I'd like to believe even at FAANGs these mad salaries aren't common. And I would be very wary of hiring anyone with a yearly jump trail on a resume, with a high salary. That resume is basically signalling the candidate does no work apart from hopping jobs. Hiring a non performer one has to replace in 10 months is a non starter.

3 comments

It does happen to people. In 2004, I worked at the University of Chicago making web apps for internal users, and got paid $45,000 a year. In 2017, I was a senior software engineer at Google making around $300,000 a year (that's salary + bonus + stock).

This is probably an anomaly because I was massively underpaid at my first job, but you've got to start somewhere. (The first three years of my career was basically job hopping. I started at UofC, went to a part of Doubleclick in Chicago, then went to a bank. UofC -> Performics doubled my salary. Bank -> Google doubled my salary.)

As for job hopping, you can have whatever weird criteria you want, but the average engineering tenure these days is about a year, so if you want someone who has 20 years of experience you probably shouldn't be surprised by 20 jobs. If you don't want people to leave to get more money, give them a raise.
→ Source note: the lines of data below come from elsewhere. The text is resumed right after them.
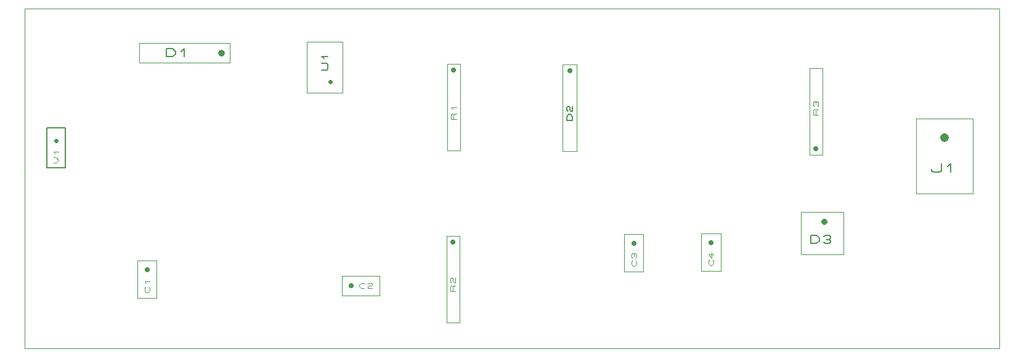
<source format=gbr>
G04 PROTEUS GERBER X2 FILE*
%TF.GenerationSoftware,Labcenter,Proteus,8.17-SP2-Build37159*%
%TF.CreationDate,2024-06-20T16:09:20+00:00*%
%TF.FileFunction,AssemblyDrawing,Top*%
%TF.FilePolarity,Positive*%
%TF.Part,Single*%
%TF.SameCoordinates,{d690fe0b-f5ba-4302-a425-257792fcdbd5}*%
%FSLAX45Y45*%
%MOMM*%
G01*
%TA.AperFunction,Profile*%
%ADD16C,0.101600*%
%TA.AperFunction,Material*%
%ADD19C,0.101600*%
%ADD26C,0.609600*%
%ADD27C,0.139700*%
%ADD28C,0.914400*%
%ADD29C,0.183130*%
%ADD72C,0.711200*%
%ADD73C,0.113450*%
%ADD30C,0.117340*%
%ADD31C,0.128010*%
%ADD32C,0.812800*%
%ADD33C,0.171190*%
%ADD34C,1.219200*%
%ADD35C,0.195070*%
%ADD71C,0.152400*%
%ADD36C,0.558800*%
%ADD37C,0.114270*%
%TD.AperFunction*%
D16*
X-6550000Y-1560000D02*
X+6840000Y-1560000D01*
X+6840000Y+3120000D01*
X-6550000Y+3120000D01*
X-6550000Y-1560000D01*
D19*
X-2672580Y+1962020D02*
X-2179820Y+1962020D01*
X-2179820Y+2657980D01*
X-2672580Y+2657980D01*
X-2672580Y+1962020D01*
D26*
X-2350000Y+2106800D02*
X-2350000Y+2106800D01*
D27*
X-2468110Y+2271900D02*
X-2398260Y+2271900D01*
X-2384290Y+2287616D01*
X-2384290Y+2350481D01*
X-2398260Y+2366197D01*
X-2468110Y+2366197D01*
X-2440170Y+2429062D02*
X-2468110Y+2460495D01*
X-2384290Y+2460495D01*
D19*
X-4980300Y+2370300D02*
X-3735700Y+2370300D01*
X-3735700Y+2647160D01*
X-4980300Y+2647160D01*
X-4980300Y+2370300D01*
D28*
X-3850000Y+2510000D02*
X-3850000Y+2510000D01*
D29*
X-4602830Y+2453789D02*
X-4602830Y+2563670D01*
X-4520420Y+2563670D01*
X-4479215Y+2527043D01*
X-4479215Y+2490416D01*
X-4520420Y+2453789D01*
X-4602830Y+2453789D01*
X-4396805Y+2527043D02*
X-4355600Y+2563670D01*
X-4355600Y+2453789D01*
D19*
X-5002080Y-867080D02*
X-4737920Y-867080D01*
X-4737920Y-348920D01*
X-5002080Y-348920D01*
X-5002080Y-867080D01*
D72*
X-4870000Y-481000D02*
X-4870000Y-481000D01*
D73*
X-4847309Y-717347D02*
X-4835964Y-730111D01*
X-4835964Y-768401D01*
X-4858655Y-793927D01*
X-4881345Y-793927D01*
X-4904036Y-768401D01*
X-4904036Y-730111D01*
X-4892691Y-717347D01*
X-4881345Y-666294D02*
X-4904036Y-640767D01*
X-4835964Y-640767D01*
D19*
X-2192080Y-832080D02*
X-1673920Y-832080D01*
X-1673920Y-567920D01*
X-2192080Y-567920D01*
X-2192080Y-832080D01*
D72*
X-2060000Y-700000D02*
X-2060000Y-700000D01*
D73*
X-1874707Y-722691D02*
X-1887471Y-734036D01*
X-1925761Y-734036D01*
X-1951287Y-711345D01*
X-1951287Y-688655D01*
X-1925761Y-665964D01*
X-1887471Y-665964D01*
X-1874707Y-677309D01*
X-1836417Y-677309D02*
X-1823654Y-665964D01*
X-1785364Y-665964D01*
X-1772600Y-677309D01*
X-1772600Y-688655D01*
X-1785364Y-700000D01*
X-1823654Y-700000D01*
X-1836417Y-711345D01*
X-1836417Y-734036D01*
X-1772600Y-734036D01*
D19*
X-743900Y+1165100D02*
X-566100Y+1165100D01*
X-566100Y+2358900D01*
X-743900Y+2358900D01*
X-743900Y+1165100D01*
D72*
X-655000Y+2270000D02*
X-655000Y+2270000D01*
D30*
X-619796Y+1594158D02*
X-690204Y+1594158D01*
X-690204Y+1660165D01*
X-678469Y+1673367D01*
X-666735Y+1673367D01*
X-655000Y+1660165D01*
X-655000Y+1594158D01*
X-655000Y+1660165D02*
X-643265Y+1673367D01*
X-619796Y+1673367D01*
X-666735Y+1726173D02*
X-690204Y+1752576D01*
X-619796Y+1752576D01*
D19*
X-753900Y-1204900D02*
X-576100Y-1204900D01*
X-576100Y-11100D01*
X-753900Y-11100D01*
X-753900Y-1204900D01*
D72*
X-665000Y-100000D02*
X-665000Y-100000D01*
D30*
X-629796Y-775842D02*
X-700204Y-775842D01*
X-700204Y-709835D01*
X-688469Y-696633D01*
X-676735Y-696633D01*
X-665000Y-709835D01*
X-665000Y-775842D01*
X-665000Y-709835D02*
X-653265Y-696633D01*
X-629796Y-696633D01*
X-688469Y-657029D02*
X-700204Y-643827D01*
X-700204Y-604223D01*
X-688469Y-591021D01*
X-676735Y-591021D01*
X-665000Y-604223D01*
X-665000Y-643827D01*
X-653265Y-657029D01*
X-629796Y-657029D01*
X-629796Y-591021D01*
D19*
X+843480Y+1155100D02*
X+1036520Y+1155100D01*
X+1036520Y+2348900D01*
X+843480Y+2348900D01*
X+843480Y+1155100D01*
D72*
X+940000Y+2260000D02*
X+940000Y+2260000D01*
D31*
X+978404Y+1574557D02*
X+901595Y+1574557D01*
X+901595Y+1632163D01*
X+927198Y+1660966D01*
X+952801Y+1660966D01*
X+978404Y+1632163D01*
X+978404Y+1574557D01*
X+914397Y+1704171D02*
X+901595Y+1718573D01*
X+901595Y+1761778D01*
X+914397Y+1776179D01*
X+927198Y+1776179D01*
X+940000Y+1761778D01*
X+940000Y+1718573D01*
X+952801Y+1704171D01*
X+978404Y+1704171D01*
X+978404Y+1776179D01*
D19*
X+1687920Y-506080D02*
X+1952080Y-506080D01*
X+1952080Y+12080D01*
X+1687920Y+12080D01*
X+1687920Y-506080D01*
D72*
X+1820000Y-120000D02*
X+1820000Y-120000D01*
D73*
X+1842691Y-356347D02*
X+1854036Y-369111D01*
X+1854036Y-407401D01*
X+1831345Y-432927D01*
X+1808655Y-432927D01*
X+1785964Y-407401D01*
X+1785964Y-369111D01*
X+1797309Y-356347D01*
X+1797309Y-318057D02*
X+1785964Y-305294D01*
X+1785964Y-267004D01*
X+1797309Y-254240D01*
X+1808655Y-254240D01*
X+1820000Y-267004D01*
X+1831345Y-254240D01*
X+1842691Y-254240D01*
X+1854036Y-267004D01*
X+1854036Y-305294D01*
X+1842691Y-318057D01*
X+1820000Y-292530D02*
X+1820000Y-267004D01*
D19*
X+2747920Y-496080D02*
X+3012080Y-496080D01*
X+3012080Y+22080D01*
X+2747920Y+22080D01*
X+2747920Y-496080D01*
D72*
X+2880000Y-110000D02*
X+2880000Y-110000D01*
D73*
X+2902691Y-346347D02*
X+2914036Y-359111D01*
X+2914036Y-397401D01*
X+2891345Y-422927D01*
X+2868655Y-422927D01*
X+2845964Y-397401D01*
X+2845964Y-359111D01*
X+2857309Y-346347D01*
X+2891345Y-244240D02*
X+2891345Y-320820D01*
X+2845964Y-269767D01*
X+2914036Y-269767D01*
D19*
X+4231100Y+1101100D02*
X+4408900Y+1101100D01*
X+4408900Y+2294900D01*
X+4231100Y+2294900D01*
X+4231100Y+1101100D01*
D72*
X+4320000Y+1190000D02*
X+4320000Y+1190000D01*
D30*
X+4355204Y+1654618D02*
X+4284796Y+1654618D01*
X+4284796Y+1720625D01*
X+4296531Y+1733827D01*
X+4308265Y+1733827D01*
X+4320000Y+1720625D01*
X+4320000Y+1654618D01*
X+4320000Y+1720625D02*
X+4331735Y+1733827D01*
X+4355204Y+1733827D01*
X+4296531Y+1773431D02*
X+4284796Y+1786633D01*
X+4284796Y+1826237D01*
X+4296531Y+1839439D01*
X+4308265Y+1839439D01*
X+4320000Y+1826237D01*
X+4331735Y+1839439D01*
X+4343469Y+1839439D01*
X+4355204Y+1826237D01*
X+4355204Y+1786633D01*
X+4343469Y+1773431D01*
X+4320000Y+1799834D02*
X+4320000Y+1826237D01*
D19*
X+4117420Y-265580D02*
X+4699080Y-265580D01*
X+4699080Y+316080D01*
X+4117420Y+316080D01*
X+4117420Y-265580D01*
D32*
X+4440000Y+184000D02*
X+4440000Y+184000D01*
D33*
X+4254174Y-112469D02*
X+4254174Y-9752D01*
X+4331212Y-9752D01*
X+4369731Y-43991D01*
X+4369731Y-78230D01*
X+4331212Y-112469D01*
X+4254174Y-112469D01*
X+4427509Y-26871D02*
X+4446769Y-9752D01*
X+4504547Y-9752D01*
X+4523807Y-26871D01*
X+4523807Y-43991D01*
X+4504547Y-61110D01*
X+4523807Y-78230D01*
X+4523807Y-95350D01*
X+4504547Y-112469D01*
X+4446769Y-112469D01*
X+4427509Y-95350D01*
X+4466028Y-61110D02*
X+4504547Y-61110D01*
D19*
X+5703920Y+572920D02*
X+6476080Y+572920D01*
X+6476080Y+1599080D01*
X+5703920Y+1599080D01*
X+5703920Y+572920D01*
D34*
X+6090000Y+1340000D02*
X+6090000Y+1340000D01*
D35*
X+5914436Y+906472D02*
X+5914436Y+886965D01*
X+5936381Y+867458D01*
X+6024163Y+867458D01*
X+6046109Y+886965D01*
X+6046109Y+984501D01*
X+6133891Y+945487D02*
X+6177782Y+984501D01*
X+6177782Y+867458D01*
D71*
X-5994600Y+1474320D02*
X-6246060Y+1474320D01*
X-6246060Y+925680D01*
X-5994600Y+925680D01*
X-5994600Y+1474320D01*
X-6246060Y+1474320D01*
X-6246060Y+925680D01*
X-5994600Y+925680D01*
X-5994600Y+1474320D01*
D36*
X-6120000Y+1300000D02*
X-6120000Y+1300000D01*
D37*
X-6154612Y+992214D02*
X-6120330Y+992214D01*
X-6086047Y+1030781D01*
X-6120330Y+1069348D01*
X-6154612Y+1069348D01*
X-6131757Y+1120771D02*
X-6154612Y+1146483D01*
X-6086047Y+1146483D01*
M02*

</source>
Why should people take less than market compensation because of your odd idea that they should be "loyal"? People stopped being loyal to companies in approximately 1950. The market for software engineers is ridiculously competitive on the buy side. That's just the reality.

> I'd like to believe even at FAANGs these mad salaries aren't common.

My impression -- as someone who is neither an engineer (anymore) or at a FAANG, but is making above the apparent market rate for technical writers in Silicon Valley at a company that needs to compete with FAANGs for talent and chooses to do so by offering high base pay and bonuses rather than stock options -- is that at this moment in time, these mad salaries are common in both FAANG and competing-with-FAANG companies, but only in specific fields and specific locales.

Personally, I'm not convinced this is sustainable any more than the SF Bay Area housing market is sustainable. If the shift to fully remote or "hybrid remote" workforces is truly underway, it's probably just a matter of time before that starts pushing down income levels. If you cut your cost of living in half by moving from Mountain View to Boise, employers will start factoring that into your compensation -- many already do.

In the long run, of course, that would lead to a slow creep toward equalization of cost of living across the country; there are already anecdotal (but loud!) reports of housing costs increasing substantially in surprising places as people leave the west coast and the northeast and move inland. Eventually that should make COL adjustments smaller or less common, but it will likely also make "I'm making $350K right out of college" less common. (Or whatever $350K is adjusted for inflation in a decade.)

> Even going from 50 -> 300k, is no easy joke.

Yeah, it does take a lot of effort. I put in a lot of 50hr weeks to get this kind of gain, but it's totally doable.

> That resume is basically signalling the candidate does no work apart from hopping jobs.

I get a _lot_ of work done in even just 6 months.